What you need to do => In the items below, repeat word for word every line from the one containing "scientific name: Ceanothus velutinus" up to and including the one containing "scientific name: Saltator coerulescens", and nothing else.

Data supplied =>
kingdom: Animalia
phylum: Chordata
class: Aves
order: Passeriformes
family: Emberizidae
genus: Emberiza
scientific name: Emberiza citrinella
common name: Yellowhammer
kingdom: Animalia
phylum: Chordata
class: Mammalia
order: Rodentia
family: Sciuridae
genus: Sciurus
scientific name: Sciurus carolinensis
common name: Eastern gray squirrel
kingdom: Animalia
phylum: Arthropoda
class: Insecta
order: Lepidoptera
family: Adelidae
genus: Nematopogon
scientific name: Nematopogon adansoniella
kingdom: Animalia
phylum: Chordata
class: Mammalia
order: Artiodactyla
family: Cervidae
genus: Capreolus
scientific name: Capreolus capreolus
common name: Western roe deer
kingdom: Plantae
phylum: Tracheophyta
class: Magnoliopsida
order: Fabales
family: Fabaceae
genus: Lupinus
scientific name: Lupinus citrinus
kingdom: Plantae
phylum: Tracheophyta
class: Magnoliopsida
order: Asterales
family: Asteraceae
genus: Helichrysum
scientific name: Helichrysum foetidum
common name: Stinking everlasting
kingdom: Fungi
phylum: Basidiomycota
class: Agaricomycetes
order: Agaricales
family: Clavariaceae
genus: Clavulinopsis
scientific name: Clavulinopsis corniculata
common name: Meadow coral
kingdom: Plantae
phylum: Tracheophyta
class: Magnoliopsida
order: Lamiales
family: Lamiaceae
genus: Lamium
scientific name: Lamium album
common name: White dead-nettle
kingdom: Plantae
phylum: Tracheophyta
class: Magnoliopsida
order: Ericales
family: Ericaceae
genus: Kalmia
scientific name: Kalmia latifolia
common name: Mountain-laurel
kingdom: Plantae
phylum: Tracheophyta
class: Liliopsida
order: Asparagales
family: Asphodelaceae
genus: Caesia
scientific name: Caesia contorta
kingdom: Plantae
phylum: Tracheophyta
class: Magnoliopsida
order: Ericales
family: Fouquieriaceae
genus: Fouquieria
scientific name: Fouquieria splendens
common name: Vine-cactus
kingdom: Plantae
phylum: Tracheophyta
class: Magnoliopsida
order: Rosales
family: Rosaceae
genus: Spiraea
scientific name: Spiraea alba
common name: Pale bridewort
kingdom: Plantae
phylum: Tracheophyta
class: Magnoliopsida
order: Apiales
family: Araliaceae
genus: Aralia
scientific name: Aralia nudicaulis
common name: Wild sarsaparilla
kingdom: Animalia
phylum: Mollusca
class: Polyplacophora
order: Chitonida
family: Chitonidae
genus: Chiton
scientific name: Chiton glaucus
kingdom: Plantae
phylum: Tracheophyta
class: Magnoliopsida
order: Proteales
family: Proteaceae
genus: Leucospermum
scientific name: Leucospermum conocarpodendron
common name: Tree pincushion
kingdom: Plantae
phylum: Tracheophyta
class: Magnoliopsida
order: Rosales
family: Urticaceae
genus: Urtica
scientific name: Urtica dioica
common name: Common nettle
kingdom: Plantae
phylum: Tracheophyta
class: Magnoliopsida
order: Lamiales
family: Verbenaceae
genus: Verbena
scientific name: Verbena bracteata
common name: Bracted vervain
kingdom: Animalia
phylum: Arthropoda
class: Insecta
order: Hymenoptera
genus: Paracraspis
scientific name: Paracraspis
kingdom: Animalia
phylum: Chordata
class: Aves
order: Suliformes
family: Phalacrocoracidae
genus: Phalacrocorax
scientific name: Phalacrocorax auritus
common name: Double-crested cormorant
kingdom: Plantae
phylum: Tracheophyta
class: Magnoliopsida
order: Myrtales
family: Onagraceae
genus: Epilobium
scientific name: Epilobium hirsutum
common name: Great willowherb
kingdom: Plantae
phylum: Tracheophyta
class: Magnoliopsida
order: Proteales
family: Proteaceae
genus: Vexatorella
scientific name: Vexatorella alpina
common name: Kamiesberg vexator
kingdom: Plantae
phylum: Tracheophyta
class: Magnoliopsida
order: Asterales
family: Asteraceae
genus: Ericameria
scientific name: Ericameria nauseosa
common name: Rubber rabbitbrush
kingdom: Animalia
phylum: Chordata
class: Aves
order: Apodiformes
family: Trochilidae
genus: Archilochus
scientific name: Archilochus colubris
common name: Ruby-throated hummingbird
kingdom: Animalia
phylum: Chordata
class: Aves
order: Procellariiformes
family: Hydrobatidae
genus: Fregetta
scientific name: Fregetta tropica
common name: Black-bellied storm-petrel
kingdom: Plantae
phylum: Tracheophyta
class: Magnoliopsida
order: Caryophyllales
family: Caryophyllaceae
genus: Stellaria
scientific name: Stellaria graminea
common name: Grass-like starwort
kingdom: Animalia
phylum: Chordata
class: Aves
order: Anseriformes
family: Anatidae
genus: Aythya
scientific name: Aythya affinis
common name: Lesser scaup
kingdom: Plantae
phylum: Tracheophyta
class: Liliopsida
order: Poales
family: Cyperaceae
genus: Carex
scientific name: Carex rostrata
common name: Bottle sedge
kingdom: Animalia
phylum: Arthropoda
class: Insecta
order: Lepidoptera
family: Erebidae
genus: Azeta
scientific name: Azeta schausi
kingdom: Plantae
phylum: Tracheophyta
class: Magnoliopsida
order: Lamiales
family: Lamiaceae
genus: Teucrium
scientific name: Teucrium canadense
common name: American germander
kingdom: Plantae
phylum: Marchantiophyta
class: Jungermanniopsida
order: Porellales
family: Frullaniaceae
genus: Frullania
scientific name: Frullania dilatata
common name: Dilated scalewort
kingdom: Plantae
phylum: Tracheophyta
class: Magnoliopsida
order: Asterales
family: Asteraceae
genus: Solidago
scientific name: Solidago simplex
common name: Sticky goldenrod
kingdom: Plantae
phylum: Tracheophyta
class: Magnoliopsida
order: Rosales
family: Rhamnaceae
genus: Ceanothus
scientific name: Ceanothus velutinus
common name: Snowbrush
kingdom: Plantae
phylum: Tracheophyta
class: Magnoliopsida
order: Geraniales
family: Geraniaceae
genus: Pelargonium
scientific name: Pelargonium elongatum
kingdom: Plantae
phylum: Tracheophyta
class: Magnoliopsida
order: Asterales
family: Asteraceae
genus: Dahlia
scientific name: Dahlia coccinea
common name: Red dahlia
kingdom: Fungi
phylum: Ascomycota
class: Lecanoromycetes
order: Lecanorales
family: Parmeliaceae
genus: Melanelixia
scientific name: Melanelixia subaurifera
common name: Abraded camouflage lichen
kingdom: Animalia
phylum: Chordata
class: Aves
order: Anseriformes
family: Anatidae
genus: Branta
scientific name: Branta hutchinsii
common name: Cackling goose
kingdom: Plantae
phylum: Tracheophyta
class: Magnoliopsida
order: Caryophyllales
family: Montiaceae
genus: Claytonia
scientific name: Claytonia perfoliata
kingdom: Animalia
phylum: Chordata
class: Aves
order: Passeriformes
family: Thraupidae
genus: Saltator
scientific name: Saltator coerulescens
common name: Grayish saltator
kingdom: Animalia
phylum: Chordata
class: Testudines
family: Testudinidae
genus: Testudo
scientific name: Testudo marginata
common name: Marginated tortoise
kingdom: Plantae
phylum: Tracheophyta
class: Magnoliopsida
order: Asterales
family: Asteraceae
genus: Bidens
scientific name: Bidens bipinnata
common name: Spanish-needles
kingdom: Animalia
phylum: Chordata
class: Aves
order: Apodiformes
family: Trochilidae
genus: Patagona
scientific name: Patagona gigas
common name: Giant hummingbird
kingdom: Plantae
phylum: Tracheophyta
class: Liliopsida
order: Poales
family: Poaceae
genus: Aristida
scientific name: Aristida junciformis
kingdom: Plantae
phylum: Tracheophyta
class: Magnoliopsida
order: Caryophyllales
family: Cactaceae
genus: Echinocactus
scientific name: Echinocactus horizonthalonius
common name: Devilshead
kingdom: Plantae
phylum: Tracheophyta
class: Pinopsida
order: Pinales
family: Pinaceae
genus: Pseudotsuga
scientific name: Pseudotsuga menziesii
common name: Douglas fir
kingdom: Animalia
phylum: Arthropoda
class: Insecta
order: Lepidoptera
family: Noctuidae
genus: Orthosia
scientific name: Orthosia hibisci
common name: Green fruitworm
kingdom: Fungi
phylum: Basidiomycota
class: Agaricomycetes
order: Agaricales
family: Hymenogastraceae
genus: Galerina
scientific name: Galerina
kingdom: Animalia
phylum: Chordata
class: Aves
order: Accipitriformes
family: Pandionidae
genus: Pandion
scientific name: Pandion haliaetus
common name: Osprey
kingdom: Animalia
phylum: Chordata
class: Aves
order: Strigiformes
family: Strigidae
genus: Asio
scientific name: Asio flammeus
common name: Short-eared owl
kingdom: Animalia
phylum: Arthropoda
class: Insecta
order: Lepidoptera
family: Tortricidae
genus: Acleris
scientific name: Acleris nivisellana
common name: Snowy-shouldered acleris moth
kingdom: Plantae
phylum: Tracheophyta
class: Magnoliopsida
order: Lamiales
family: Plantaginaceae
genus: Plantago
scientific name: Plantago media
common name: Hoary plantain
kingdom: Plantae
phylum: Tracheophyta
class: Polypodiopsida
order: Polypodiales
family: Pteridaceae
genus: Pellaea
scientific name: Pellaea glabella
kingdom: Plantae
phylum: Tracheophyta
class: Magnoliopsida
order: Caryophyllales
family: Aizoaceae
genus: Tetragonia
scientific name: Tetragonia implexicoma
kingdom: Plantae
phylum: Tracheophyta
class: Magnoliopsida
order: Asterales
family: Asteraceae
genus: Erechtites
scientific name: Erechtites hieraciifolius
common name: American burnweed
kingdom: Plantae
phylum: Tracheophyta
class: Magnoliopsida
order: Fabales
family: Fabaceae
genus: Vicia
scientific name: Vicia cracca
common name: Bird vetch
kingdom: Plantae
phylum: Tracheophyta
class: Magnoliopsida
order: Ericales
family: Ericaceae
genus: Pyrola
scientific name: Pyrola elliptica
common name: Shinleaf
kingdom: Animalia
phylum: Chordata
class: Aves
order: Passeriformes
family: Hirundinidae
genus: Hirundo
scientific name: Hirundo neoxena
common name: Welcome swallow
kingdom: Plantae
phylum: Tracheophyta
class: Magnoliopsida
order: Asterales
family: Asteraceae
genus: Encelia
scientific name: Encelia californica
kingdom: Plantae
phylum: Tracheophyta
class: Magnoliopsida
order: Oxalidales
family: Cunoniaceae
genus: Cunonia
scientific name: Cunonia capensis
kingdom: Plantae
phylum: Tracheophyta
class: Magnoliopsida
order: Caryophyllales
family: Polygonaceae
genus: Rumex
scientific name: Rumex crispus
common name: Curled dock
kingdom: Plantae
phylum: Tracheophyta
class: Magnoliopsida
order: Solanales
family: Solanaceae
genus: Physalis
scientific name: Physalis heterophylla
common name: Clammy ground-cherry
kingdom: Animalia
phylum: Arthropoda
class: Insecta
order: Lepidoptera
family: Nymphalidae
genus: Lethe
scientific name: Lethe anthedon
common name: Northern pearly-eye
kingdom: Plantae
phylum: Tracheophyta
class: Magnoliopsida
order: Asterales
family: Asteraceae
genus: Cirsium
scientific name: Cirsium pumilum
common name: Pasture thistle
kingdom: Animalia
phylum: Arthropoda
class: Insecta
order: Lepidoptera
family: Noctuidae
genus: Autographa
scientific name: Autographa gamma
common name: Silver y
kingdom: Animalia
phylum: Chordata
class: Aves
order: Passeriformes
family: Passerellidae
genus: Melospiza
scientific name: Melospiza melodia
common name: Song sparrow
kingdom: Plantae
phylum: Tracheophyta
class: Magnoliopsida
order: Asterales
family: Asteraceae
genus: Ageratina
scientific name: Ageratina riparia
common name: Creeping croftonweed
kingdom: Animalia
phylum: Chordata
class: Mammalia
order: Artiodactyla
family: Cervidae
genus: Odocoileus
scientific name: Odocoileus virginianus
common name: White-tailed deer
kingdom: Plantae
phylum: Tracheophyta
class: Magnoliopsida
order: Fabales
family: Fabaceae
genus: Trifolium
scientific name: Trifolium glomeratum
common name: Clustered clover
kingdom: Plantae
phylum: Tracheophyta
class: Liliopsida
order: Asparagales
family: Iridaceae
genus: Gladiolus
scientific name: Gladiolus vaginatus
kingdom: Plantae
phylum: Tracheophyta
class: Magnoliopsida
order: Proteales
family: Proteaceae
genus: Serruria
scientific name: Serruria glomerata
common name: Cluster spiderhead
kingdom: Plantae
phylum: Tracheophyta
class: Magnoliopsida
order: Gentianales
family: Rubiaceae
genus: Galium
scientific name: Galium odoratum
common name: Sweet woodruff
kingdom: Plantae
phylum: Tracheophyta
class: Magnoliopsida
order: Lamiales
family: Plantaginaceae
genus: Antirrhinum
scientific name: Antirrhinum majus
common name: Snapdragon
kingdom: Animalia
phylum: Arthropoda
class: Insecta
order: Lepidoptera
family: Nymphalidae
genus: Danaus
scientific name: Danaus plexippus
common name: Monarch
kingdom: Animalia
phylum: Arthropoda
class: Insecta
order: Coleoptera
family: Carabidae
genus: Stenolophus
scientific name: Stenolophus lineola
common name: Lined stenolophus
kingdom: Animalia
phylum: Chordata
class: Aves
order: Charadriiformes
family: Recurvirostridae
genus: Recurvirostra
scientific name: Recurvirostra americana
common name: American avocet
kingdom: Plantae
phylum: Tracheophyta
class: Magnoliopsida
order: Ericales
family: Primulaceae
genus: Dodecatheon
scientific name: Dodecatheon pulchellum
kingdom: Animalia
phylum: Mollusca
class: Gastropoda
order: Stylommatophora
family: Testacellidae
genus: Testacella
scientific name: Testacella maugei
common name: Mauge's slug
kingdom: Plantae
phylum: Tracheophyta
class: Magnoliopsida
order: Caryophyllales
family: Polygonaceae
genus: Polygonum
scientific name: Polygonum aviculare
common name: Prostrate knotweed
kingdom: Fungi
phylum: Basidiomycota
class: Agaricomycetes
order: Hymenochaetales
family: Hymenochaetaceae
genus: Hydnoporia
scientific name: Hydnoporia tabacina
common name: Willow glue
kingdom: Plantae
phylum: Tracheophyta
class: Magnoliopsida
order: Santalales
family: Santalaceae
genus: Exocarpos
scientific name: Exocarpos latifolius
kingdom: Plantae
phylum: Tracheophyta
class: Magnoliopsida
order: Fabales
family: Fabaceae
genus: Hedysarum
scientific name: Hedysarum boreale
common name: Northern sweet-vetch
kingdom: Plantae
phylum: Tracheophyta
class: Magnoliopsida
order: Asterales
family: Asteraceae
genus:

Correct output =>
scientific name: Ceanothus velutinus
common name: Snowbrush
kingdom: Plantae
phylum: Tracheophyta
class: Magnoliopsida
order: Geraniales
family: Geraniaceae
genus: Pelargonium
scientific name: Pelargonium elongatum
kingdom: Plantae
phylum: Tracheophyta
class: Magnoliopsida
order: Asterales
family: Asteraceae
genus: Dahlia
scientific name: Dahlia coccinea
common name: Red dahlia
kingdom: Fungi
phylum: Ascomycota
class: Lecanoromycetes
order: Lecanorales
family: Parmeliaceae
genus: Melanelixia
scientific name: Melanelixia subaurifera
common name: Abraded camouflage lichen
kingdom: Animalia
phylum: Chordata
class: Aves
order: Anseriformes
family: Anatidae
genus: Branta
scientific name: Branta hutchinsii
common name: Cackling goose
kingdom: Plantae
phylum: Tracheophyta
class: Magnoliopsida
order: Caryophyllales
family: Montiaceae
genus: Claytonia
scientific name: Claytonia perfoliata
kingdom: Animalia
phylum: Chordata
class: Aves
order: Passeriformes
family: Thraupidae
genus: Saltator
scientific name: Saltator coerulescens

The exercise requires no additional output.